■ Directions:
(a) In the thread about the mold linker and musl, what does the --repro option make mold do?
(b) Please write the next part of the thread about the mold linker and musl, picking up after its final post.

Closed aabacchus closed 1 year ago
I couldn't reproduce the issue on my machine, so I need your input files. Can you run the last link command with --repro
(or -Wl,--repro
)? With that option, mold collects all input object files and put them into a tar file. Please upload the generated tar file here so that I can download. Thanks.
Attached is the tarball for the program which segfaults for me. Would you rather have the tarball from linking musl itself? gcc_bad.repro.tar.gz
Statically linked executables don't have this problem.
I build your program with the given tarball, and the resulting executable worked without crashing in my Alpine/musl Docker container. It is likely that the executable itself isn't actually broken.
So you wrote that you build musl yourself. Are you sure your musl is fine?
in my Alpine/musl
If you provided a different libc.so, then yes it would have worked. Here is the tarball of the link step for musl: libc.so.repro.tar.gz
Yes, my musl is fine when linked with other linkers.
It seems your reproducer fails really only when it was loaded by your musl libc.so. I built musl 1.2.4 myself and tried to run your program under my musl (i.e. run the program as /path/to/musl/builddir/libc.so gcc_bad
) and it didn't crash.
The fact that your program didn't crash with other linkers doesn't immediately mean that your musl is fine; it might happen to work for some program (think C's undefined behavior).

(Extracted data entries)
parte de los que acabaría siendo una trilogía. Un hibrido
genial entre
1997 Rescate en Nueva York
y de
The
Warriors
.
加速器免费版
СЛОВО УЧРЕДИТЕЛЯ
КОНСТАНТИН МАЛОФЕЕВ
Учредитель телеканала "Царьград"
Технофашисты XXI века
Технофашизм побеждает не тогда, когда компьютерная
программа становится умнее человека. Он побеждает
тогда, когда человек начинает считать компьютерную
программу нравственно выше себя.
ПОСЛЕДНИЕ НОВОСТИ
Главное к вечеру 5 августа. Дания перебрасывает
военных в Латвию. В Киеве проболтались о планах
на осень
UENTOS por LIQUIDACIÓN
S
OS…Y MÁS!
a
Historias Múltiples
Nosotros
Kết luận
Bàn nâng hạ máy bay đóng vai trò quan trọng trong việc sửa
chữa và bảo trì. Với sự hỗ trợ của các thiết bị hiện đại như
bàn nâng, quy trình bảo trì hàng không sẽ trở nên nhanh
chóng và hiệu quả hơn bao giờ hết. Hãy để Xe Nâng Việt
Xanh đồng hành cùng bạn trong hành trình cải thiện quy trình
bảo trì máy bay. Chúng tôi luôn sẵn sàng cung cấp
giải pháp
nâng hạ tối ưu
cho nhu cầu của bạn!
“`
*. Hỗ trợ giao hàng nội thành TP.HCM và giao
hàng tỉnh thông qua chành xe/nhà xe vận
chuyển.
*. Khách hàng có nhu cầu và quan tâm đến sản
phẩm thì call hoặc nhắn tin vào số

■ Answers to the problems:
(a) It makes mold collect all input object files and put them into a tar file.

(b)
How did you build your musl? What is your distro? How can I reproduce your binaries from scratch?
I also want to make sure you didn't apply your local patch to your musl.
To clarify, were you able to use my libc.so.repro.tar.gz
to link a libc.so, which did not crash? That's bizarre. Maybe the compiler used for musl is also important.
It's not just this one off, its a large number of programs which crash or have bugs.
I have not patched musl, it is built normally (./configure; make
in a fresh tarball reproduces the bug). My distribution is KISS, and we do patch mold to build only for amd64, but removing the patch I can still reproduce this. If you'd like some brief instructions to set up a KISS chroot let me know.
I could reproduce the issue with the musl built from your object files, but that's not really debuggable because it's just .o files. It's not that different from libc.so
in libc.so.repro.tar.gz
from the debugging point of view.
If KISS Linux provides an official docker image, I can fire it up and try it myself.
We don't have an official docker image but I've created one. I think it should work if you run
docker run -it aabacchus/kiss sh
(the image is here). I'm not particularly familiar with Docker but I have tested it and can still reproduce the issue.
When you are in the image, you will have to do the following:
First, build mold and it's dependencies. When it is finished it will prompt you to press Enter to install the packages.
$ kiss b mold
Switch mold to provide /usr/bin/ld
$ kiss a mold /usr/bin/ld
Rebuild musl, now with mold as the linker
$ kiss b musl
Trigger the bug
$ cat >test.c <<EOF
#define _GNU_SOURCE
#include <stdio.h>
#include <errno.h>
int main(void) {
puts(program_invocation_short_name);
return 0;
}
EOF
$ cc test.c
$ ./a.out
Segmentation fault (core dumped)
Thanks for the info. How can I build musl with debug info?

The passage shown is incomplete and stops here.